Treatment is highly effective, tailored to stage, histology, and risk. Stage I seminomas often require orchiectomy alone (95% cure rate) or adjuvant radiation/chemotherapy (carboplatin) to reduce recurrence to <5%. NSGCTs may need adjuvant chemotherapy (BEP: bleomycin, etoposide, cisplatin) for high-risk stage I. Stages II-III involve chemotherapy (3-4 cycles BEP, 80-90% remission), with retroperitoneal lymph node dissection (RPLND) for residual masses or NSGCTs. Radiation is less common for NSGCTs due to lower sensitivity. Metastatic disease uses high-dose chemotherapy and stem cell transplant (SCT) for relapsed cases. In 2025, immunotherapy (checkpoint inhibitors like nivolumab) achieves 20-30% response in platinum-refractory cases, and fertility-preserving techniques (sperm banking, testicular-sparing surgery) are standard. Supportive care manages chemotherapy side effects like neuropathy or infertility.

Future Outlook

In 2025, testicular cancer has a 95% 5-year survival rate overall, 99% for localized (70% of cases), 96% for regional, and 73% for metastatic disease. Advances in MRD monitoring reduce relapse rates by 10-15%, and targeted therapies (e.g., KIT inhibitors) improve outcomes in resistant seminomas. Research focuses on reducing long-term toxicities (e.g., cardiovascular risk, secondary cancers from chemotherapy), with trials exploring immunotherapy combinations and tumor vaccines.

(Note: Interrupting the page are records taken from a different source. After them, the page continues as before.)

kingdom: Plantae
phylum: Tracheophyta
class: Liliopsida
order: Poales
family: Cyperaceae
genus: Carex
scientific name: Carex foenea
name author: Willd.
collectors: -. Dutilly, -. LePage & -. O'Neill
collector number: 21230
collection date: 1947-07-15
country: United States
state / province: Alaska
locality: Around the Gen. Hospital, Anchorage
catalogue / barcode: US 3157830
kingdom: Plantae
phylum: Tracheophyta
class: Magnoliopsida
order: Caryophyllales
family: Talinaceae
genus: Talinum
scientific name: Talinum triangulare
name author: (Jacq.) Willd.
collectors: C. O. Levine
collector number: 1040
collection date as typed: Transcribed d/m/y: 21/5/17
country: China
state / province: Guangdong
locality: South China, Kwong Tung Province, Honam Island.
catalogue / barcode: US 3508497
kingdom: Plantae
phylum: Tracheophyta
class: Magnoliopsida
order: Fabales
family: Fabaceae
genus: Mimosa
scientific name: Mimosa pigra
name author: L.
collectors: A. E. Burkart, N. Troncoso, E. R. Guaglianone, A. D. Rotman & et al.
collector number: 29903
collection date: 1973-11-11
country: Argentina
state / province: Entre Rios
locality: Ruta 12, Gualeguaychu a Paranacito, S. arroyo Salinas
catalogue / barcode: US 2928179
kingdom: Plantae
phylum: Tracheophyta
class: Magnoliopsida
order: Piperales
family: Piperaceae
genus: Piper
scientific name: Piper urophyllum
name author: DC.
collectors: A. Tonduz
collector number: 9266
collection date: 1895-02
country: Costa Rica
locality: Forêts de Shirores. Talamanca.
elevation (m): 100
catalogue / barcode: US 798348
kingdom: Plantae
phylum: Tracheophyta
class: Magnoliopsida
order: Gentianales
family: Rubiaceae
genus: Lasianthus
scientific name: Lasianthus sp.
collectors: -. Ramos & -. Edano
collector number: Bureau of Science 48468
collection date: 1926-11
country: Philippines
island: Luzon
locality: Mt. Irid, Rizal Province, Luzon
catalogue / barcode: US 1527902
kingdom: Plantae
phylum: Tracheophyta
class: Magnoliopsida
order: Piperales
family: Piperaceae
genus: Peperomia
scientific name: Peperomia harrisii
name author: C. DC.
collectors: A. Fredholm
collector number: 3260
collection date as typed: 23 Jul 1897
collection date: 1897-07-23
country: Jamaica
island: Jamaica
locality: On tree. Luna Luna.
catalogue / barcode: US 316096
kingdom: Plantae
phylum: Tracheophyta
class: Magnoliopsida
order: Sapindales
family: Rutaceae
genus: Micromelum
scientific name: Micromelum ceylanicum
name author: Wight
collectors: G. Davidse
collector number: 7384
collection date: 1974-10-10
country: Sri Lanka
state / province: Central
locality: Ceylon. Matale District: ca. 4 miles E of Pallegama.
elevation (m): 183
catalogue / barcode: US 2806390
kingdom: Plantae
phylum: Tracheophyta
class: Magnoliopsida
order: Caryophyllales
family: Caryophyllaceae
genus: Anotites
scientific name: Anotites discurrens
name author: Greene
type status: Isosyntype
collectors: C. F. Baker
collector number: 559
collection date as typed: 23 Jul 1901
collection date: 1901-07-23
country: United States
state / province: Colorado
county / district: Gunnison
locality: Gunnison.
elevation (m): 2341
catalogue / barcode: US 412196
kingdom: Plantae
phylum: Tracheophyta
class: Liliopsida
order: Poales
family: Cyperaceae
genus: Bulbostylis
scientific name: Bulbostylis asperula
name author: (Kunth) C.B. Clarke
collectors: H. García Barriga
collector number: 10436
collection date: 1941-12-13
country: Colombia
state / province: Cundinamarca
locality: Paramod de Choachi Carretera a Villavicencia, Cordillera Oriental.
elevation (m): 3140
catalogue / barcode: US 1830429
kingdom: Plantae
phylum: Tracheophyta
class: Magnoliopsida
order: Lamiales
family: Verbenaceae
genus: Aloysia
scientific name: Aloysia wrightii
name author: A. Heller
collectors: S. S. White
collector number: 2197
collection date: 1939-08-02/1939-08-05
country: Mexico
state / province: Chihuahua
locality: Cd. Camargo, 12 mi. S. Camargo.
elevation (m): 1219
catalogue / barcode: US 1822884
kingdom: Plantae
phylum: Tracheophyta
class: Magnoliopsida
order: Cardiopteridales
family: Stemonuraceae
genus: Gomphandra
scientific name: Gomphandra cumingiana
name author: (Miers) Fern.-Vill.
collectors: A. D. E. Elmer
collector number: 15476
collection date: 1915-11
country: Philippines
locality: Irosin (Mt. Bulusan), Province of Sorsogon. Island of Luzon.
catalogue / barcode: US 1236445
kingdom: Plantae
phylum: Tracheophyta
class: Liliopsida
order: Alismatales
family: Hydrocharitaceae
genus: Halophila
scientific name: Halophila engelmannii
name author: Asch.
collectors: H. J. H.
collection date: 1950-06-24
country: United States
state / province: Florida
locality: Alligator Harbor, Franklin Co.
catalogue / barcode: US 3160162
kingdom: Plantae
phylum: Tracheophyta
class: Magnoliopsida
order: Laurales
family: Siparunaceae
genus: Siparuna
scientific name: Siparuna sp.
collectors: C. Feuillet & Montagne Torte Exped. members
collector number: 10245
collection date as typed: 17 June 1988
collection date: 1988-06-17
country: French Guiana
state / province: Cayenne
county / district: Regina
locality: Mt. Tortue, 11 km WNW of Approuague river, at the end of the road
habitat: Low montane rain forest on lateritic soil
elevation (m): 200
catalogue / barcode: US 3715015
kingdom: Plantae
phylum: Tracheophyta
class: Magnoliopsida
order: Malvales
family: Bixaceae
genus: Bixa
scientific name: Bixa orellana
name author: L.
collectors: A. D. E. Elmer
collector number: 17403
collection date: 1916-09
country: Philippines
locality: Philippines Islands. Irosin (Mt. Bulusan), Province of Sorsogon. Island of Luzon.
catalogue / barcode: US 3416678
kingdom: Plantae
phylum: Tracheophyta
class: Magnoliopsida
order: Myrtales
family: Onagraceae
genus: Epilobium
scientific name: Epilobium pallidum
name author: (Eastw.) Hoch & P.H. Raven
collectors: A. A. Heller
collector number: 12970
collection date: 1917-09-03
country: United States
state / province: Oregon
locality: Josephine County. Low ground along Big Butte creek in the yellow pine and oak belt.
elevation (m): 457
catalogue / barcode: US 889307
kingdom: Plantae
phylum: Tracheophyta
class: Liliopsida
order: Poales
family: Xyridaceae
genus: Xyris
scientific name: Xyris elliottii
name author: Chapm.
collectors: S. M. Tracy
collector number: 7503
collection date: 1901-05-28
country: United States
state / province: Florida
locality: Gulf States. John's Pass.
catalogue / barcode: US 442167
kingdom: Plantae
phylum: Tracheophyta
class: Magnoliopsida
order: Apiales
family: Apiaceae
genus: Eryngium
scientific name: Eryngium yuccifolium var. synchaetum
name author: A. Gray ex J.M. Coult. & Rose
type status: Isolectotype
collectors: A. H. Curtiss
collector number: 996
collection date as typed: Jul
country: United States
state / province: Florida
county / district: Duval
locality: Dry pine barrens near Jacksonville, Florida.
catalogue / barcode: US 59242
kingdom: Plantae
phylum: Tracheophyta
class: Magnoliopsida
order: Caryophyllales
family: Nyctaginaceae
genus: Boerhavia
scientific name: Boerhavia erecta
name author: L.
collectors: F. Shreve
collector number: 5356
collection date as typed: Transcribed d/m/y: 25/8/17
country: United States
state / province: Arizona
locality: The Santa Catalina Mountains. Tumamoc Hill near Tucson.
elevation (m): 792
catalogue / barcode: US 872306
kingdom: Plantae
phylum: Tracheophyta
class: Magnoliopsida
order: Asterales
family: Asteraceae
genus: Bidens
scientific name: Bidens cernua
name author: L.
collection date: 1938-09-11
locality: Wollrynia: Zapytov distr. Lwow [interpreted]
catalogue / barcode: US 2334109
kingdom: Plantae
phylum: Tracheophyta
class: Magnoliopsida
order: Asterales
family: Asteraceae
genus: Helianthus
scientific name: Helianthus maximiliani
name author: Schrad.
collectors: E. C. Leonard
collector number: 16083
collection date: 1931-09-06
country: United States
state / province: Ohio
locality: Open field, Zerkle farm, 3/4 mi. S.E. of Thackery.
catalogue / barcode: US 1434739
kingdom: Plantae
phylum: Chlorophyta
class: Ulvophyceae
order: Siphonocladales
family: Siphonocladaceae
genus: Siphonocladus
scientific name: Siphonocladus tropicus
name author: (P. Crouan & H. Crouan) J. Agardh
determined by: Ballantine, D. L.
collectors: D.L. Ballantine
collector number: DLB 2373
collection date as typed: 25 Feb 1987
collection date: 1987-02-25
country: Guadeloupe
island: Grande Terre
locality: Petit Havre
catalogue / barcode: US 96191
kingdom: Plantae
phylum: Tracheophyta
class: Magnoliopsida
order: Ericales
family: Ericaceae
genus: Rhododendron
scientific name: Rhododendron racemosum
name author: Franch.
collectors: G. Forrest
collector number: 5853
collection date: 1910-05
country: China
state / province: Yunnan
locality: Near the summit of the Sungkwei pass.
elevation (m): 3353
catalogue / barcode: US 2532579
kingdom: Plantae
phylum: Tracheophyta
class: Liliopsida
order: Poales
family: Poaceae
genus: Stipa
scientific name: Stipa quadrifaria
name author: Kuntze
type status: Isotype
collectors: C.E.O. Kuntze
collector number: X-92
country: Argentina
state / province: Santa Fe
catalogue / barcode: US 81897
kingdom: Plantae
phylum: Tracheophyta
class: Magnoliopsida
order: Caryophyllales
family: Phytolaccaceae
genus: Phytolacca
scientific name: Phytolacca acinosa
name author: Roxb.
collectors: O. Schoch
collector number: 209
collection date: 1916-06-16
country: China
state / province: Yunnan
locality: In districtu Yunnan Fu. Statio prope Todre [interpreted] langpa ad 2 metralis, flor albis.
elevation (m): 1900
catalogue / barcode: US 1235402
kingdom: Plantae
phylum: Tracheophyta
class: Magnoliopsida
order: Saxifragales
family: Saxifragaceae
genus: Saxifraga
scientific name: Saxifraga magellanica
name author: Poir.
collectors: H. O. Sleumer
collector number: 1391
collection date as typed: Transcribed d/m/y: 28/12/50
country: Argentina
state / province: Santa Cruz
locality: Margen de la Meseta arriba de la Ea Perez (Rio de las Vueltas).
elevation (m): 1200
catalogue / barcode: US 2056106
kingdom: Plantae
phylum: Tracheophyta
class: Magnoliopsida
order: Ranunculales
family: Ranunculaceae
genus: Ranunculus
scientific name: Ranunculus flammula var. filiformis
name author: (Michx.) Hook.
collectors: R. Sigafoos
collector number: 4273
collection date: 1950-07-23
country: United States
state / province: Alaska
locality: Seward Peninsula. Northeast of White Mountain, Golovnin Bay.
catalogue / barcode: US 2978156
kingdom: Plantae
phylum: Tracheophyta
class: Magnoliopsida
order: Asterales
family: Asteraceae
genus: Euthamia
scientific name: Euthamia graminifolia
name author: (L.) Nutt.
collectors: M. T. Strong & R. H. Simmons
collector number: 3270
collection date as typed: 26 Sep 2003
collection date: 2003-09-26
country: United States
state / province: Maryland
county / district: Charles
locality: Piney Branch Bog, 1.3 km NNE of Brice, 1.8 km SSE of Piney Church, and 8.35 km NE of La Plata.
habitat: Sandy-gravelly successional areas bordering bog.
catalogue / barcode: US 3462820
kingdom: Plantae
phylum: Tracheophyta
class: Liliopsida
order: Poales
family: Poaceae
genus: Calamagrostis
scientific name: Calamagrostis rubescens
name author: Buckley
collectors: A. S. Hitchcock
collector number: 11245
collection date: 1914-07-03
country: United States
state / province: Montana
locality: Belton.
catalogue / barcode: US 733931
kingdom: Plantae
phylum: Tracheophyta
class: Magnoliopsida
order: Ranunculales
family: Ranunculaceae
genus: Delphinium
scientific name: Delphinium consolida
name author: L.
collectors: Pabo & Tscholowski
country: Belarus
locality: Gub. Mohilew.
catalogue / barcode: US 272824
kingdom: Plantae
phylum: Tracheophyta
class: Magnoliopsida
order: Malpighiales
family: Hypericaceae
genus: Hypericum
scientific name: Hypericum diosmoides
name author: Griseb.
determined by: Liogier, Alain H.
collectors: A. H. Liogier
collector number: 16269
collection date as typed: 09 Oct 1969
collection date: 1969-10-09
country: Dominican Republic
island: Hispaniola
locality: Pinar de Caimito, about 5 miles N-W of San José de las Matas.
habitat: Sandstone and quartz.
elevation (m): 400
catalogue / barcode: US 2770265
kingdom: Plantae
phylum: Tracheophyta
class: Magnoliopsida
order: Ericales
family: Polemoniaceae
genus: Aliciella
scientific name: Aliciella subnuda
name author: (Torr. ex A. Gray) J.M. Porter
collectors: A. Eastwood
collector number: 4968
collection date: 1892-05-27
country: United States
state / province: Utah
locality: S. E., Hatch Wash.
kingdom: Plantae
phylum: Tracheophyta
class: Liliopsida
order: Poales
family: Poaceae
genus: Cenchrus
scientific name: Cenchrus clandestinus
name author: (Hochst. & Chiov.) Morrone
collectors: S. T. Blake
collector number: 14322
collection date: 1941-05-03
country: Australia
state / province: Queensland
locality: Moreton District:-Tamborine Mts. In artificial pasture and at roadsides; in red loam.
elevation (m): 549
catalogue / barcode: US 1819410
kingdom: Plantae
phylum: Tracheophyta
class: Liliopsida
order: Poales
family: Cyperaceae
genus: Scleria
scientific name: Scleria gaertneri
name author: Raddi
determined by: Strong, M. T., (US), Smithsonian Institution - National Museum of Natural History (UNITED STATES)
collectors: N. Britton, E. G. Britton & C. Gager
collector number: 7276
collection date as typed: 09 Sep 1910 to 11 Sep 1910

By 2030, precision medicine, including ctDNA-guided therapy and less toxic regimens, could achieve near-100% cure for early-stage and 85% for metastatic cases, with emphasis on quality-of-life improvements like fertility preservation and psychological support.

Sources

Cleveland Clinic’s “Testicular Cancer: Symptoms, Causes, Diagnosis & Treatment”; Mayo Clinic’s “Testicular cancer – Symptoms and causes”; NCI’s “Testicular Cancer Treatment (PDQ®)”; American Cancer Society’s “Testicular Cancer”; PMC’s “Testicular Cancer: Advances in Diagnosis and Treatment 2025”.